Data security has a decisive impact on the survival and development of enterprises, and the leakage and destruction of data assets will lead to irreparable economic losses and loss of core competitiveness of enterprises. Data flow is the only way to unlock its value, and if you want to protect the core assets of the enterprise, you need to realize the secure exchange of data.
In order to prevent the leakage of intellectual property rights and trade secrets, many enterprises usually isolate their networks from security. Internally, the internal and external networks are separated, the Internet is isolated from the intranet, the production network is isolated from the office network, and the office network is isolated from the R&D network to ensure the information security of the enterprise. 5 Common Means of Network Isolation:
1. Isolation of DMZ area
Enterprises set up two firewalls between the internal and external networks, and the area between the two firewalls is the DMZ area. The internal network can actively access the DMZ zone, and the DMZ zone can actively access the external network, thus forming an intermediate buffer that can meet higher security standards.
2. Firewall isolation
A protective barrier constructed on the boundary between the internal and external networks, and between the private and public networks. A firewall is erected between the two networks to block all cross-network communication by default.
3. Virtual machine isolation
Two virtual subnets (for example, an office virtual subnet and a R&D virtual subnet) are constructed in the virtualization platform, and the two virtual subnets are not connected to each other. Enterprises can isolate virtual desktops by assigning two virtual desktops to each employee who needs them, connecting two virtual subnets respectively.
4. Barrier isolation
The basic principle of the dedicated network isolation equipment is to block the network communication protocol, adopt the private communication protocol internally, connect only one network at the same time, and take turns to connect the two networks for data ferry.
5. Dual NIC host isolation
Install two NICs on a physical host, one connected to the internal network and one to the external network. Generally, it needs to be managed by a special person. When cross-network file exchange is required, the sender transmits the data to the host, and the file content is reviewed and registered by a special person, and then the data is sent from the host to another network.
However, in the daily business of enterprises, there are a large number of scenarios that require file transfer between different networks. The IT department needs a data security exchange system that not only meets the security management standards, but also meets the needs of business users, and can be controlled by IT. "FTRANS Cross-network File Security Exchange System" is a safe, reliable, powerful and innovative data security management product, which can help enterprises and organizations quickly establish a "system" between isolated networks (such as R&D network-office network, production network-test network, intranet-extranet, etc.).

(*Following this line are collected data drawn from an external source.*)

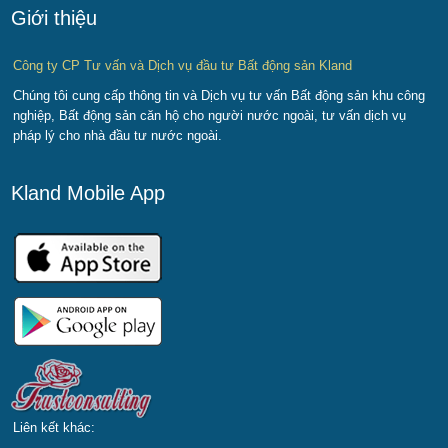
Giới thiệu
Công ty CP Tư vấn và Dịch vụ đầu tư Bất động sản Kland
Chúng tôi cung cấp thông tin và Dịch vụ tư vấn Bất động sản khu công
nghiệp, Bất động sản căn hộ cho người nước ngoài, tư vấn dịch vụ
pháp lý cho nhà đầu tư nước ngoài.
Kland Mobile App
Liên kết khác: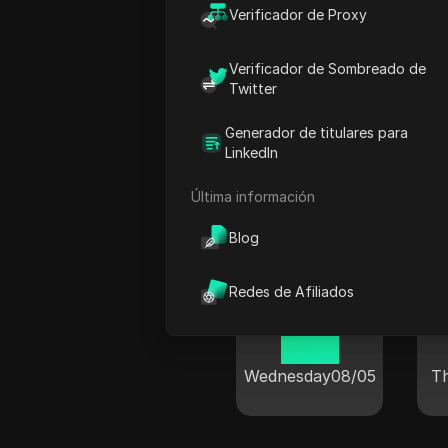
21 46
Verificador de Proxy
Wednesday
08/05
We
Verificador de Sombreado de
Twitter
Generador de titulares para
LinkedIn
Hora act
Última información
Blog
Redes de Afiliados
Nueva York
21 46
Wednesday
08/05
T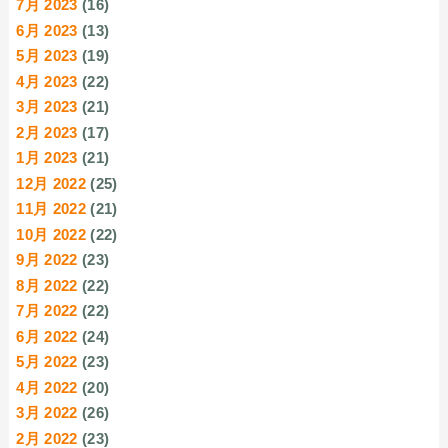
7月 2023
(16)
6月 2023
(13)
5月 2023
(19)
4月 2023
(22)
3月 2023
(21)
2月 2023
(17)
1月 2023
(21)
12月 2022
(25)
11月 2022
(21)
10月 2022
(22)
9月 2022
(23)
8月 2022
(22)
7月 2022
(22)
6月 2022
(24)
5月 2022
(23)
4月 2022
(20)
3月 2022
(26)
2月 2022
(23)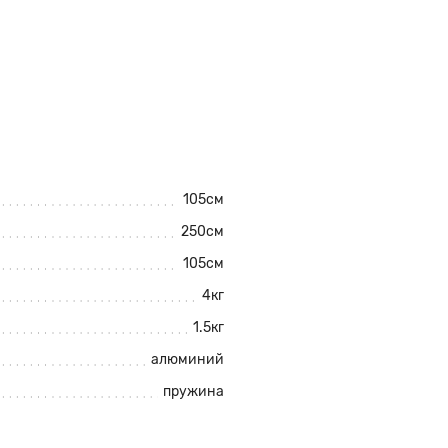
105см
250см
105см
4кг
1.5кг
алюминий
пружина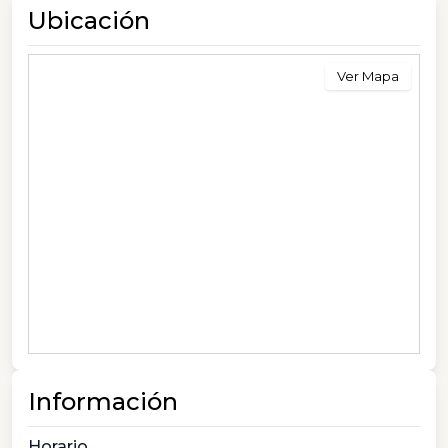
Ubicación
Ver Mapa
Información
Horario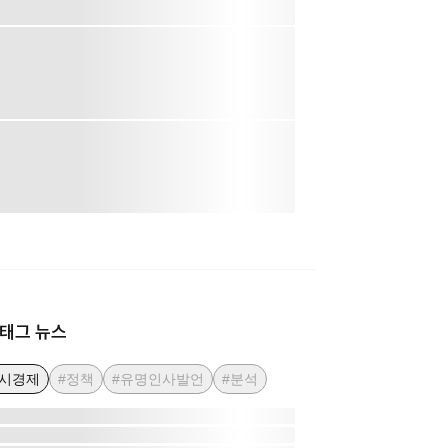
태그 뉴스
거시경제
#정책
#유명인사발언
#분석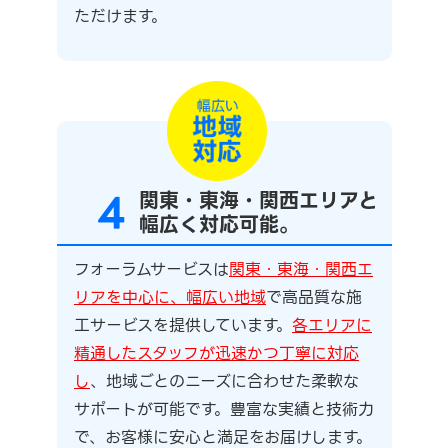
ただけます。
4
関東・東海・関西エリアと
幅広く対応可能。
フォーラムサービスは
関東・東海・関西エ
リアを中心に、幅広い地域
で高品質な施
工サービスを提供しています。
各エリアに
精通したスタッフが迅速かつ丁寧に対応
し
、地域ごとのニーズに合わせた柔軟な
サポートが可能です。豊富な実績と技術力
で、お客様に安心と満足をお届けします。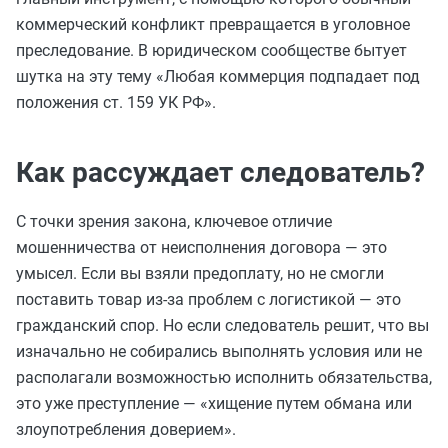
коммерческий конфликт превращается в уголовное
преследование. В юридическом сообществе бытует
шутка на эту тему «Любая коммерция подпадает под
положения ст. 159 УК РФ».
Как рассуждает следователь?
С точки зрения закона, ключевое отличие
мошенничества от неисполнения договора — это
умысел. Если вы взяли предоплату, но не смогли
поставить товар из-за проблем с логистикой — это
гражданский спор. Но если следователь решит, что вы
изначально не собирались выполнять условия или не
располагали возможностью исполнить обязательства,
это уже преступление — «хищение путем обмана или
злоупотребления доверием».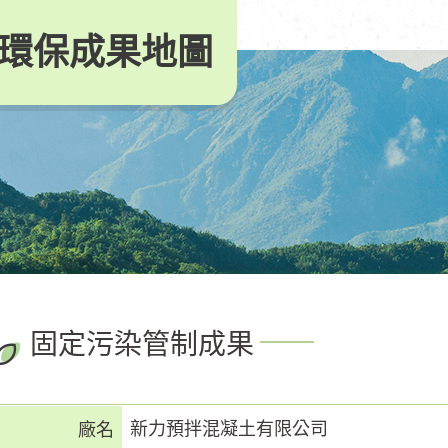
環保成果地圖
固定污染管制成果
新力預拌混凝土有限公司
廠名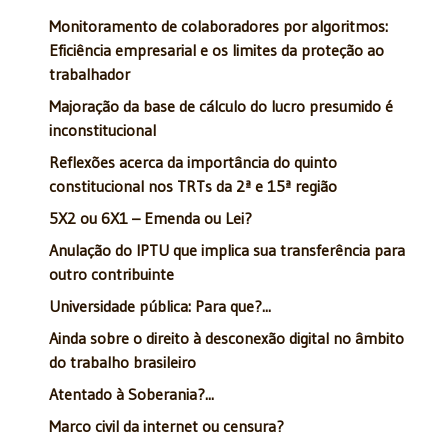
Monitoramento de colaboradores por algoritmos:
Eficiência empresarial e os limites da proteção ao
trabalhador
Majoração da base de cálculo do lucro presumido é
inconstitucional
Reflexões acerca da importância do quinto
constitucional nos TRTs da 2ª e 15ª região
5X2 ou 6X1 – Emenda ou Lei?
Anulação do IPTU que implica sua transferência para
outro contribuinte
Universidade pública: Para que?...
Ainda sobre o direito à desconexão digital no âmbito
do trabalho brasileiro
Atentado à Soberania?...
Marco civil da internet ou censura?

1. Safe and efficient data transmission channel" to effectively prevent the leakage of sensitive information. The product features are as follows:
1. Multi-mode cross-network data exchange securely
Three cross-network file exchange modes are provided to meet the cross-network file exchange requirements in different scenarios.

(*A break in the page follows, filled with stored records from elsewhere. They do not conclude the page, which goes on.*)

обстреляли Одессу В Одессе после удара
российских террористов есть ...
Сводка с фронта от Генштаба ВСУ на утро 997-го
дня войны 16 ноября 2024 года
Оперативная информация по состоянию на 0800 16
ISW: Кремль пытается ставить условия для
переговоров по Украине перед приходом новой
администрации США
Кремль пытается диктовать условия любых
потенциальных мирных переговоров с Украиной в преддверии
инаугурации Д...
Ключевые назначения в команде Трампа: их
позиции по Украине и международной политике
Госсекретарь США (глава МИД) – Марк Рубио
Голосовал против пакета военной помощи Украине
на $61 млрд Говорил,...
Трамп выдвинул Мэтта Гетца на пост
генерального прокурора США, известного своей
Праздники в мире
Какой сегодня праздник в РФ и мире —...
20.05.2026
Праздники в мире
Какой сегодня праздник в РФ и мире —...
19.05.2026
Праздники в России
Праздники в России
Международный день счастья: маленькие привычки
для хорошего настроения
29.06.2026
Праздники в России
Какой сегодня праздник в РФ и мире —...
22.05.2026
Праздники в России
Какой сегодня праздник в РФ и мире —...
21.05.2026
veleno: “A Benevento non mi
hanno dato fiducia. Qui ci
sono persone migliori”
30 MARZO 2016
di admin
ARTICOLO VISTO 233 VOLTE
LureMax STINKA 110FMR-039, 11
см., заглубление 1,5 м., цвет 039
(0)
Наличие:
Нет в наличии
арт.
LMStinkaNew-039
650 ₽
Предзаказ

fmail file mail: Accurate sending and receiving of similar mail.
FHUB transfer station: convenient self-delivery for a single user.
Network disk delivery: Delivery to a specific storage location in the system.
2. Document exchange approval
It supports step-by-step approval according to the two logics of organizational structure and reporting relationship.
Support countersigning, or signing, transferring, CC, and support approval notices.
Support the preview of approval documents**, and the file security check results are used as a reference for approval.
3. Sensitive information check
Sensitive information is checked for cross-network exchange files, and sensitive signature databases can be managed and imported in a unified mannerRegular expressions and custom sensitive keyword checks are supported, and policies can be defined based on the number of hits.
At the same time, you can set all checkpoints such as file type, size, quantity, sender and sender identity, etc., and flexibly combine them into security check policies.
Based on the inspection results, three processing actions are matched: blocking, releasing and triggering the manual approval process.
4. High-performance data transmission
The private file transfer protocol, combined with the unique high-speed transfer plug-in, ensures high-speed file transfer.
High-performance transmission technology ensures reliable transmission of large files and massive files.
File verification mechanism, support for resumable transmission, automatic retransmission of errors, and 100% transmission accuracy
5. Comprehensive log audit
Complete records of all user operation logs and file exchange logs of the platform.
The original file can be retained for a long time, regardless of user deletion.
Logs can be automatically archived and cleaned on a regular basis to alleviate storage pressure.
Logs can be retrieved and exported.
6. Enterprise-level integration capabilities
It provides a wide range of integration support, and the permission components provide open APIs to fully support enterprise-level application integration.
It supports enterprise AD account integration and AD unified identity authentication, and supports the integration of the approval process with the enterprise OA system and BPM system.
Support anti-virus engine, third-party DLP, encryption and decryption system integration.
Support WeCom, DingTalk, etc. for message notification integration.
Feichi Yunlian has been focusing on enterprise-level data exchange technology for more than ten years, and its products have been applied to more than 200 leading customers in multiple industries, ensuring the daily use of 150,000 end users in real time, and the quality of products and services is more guaranteed. The data security exchange platform "FTRANS cross-network file security exchange system" builds the internal system of the enterprise.
1. A secure cross-network file exchange channel greatly improves the efficiency of the whole process.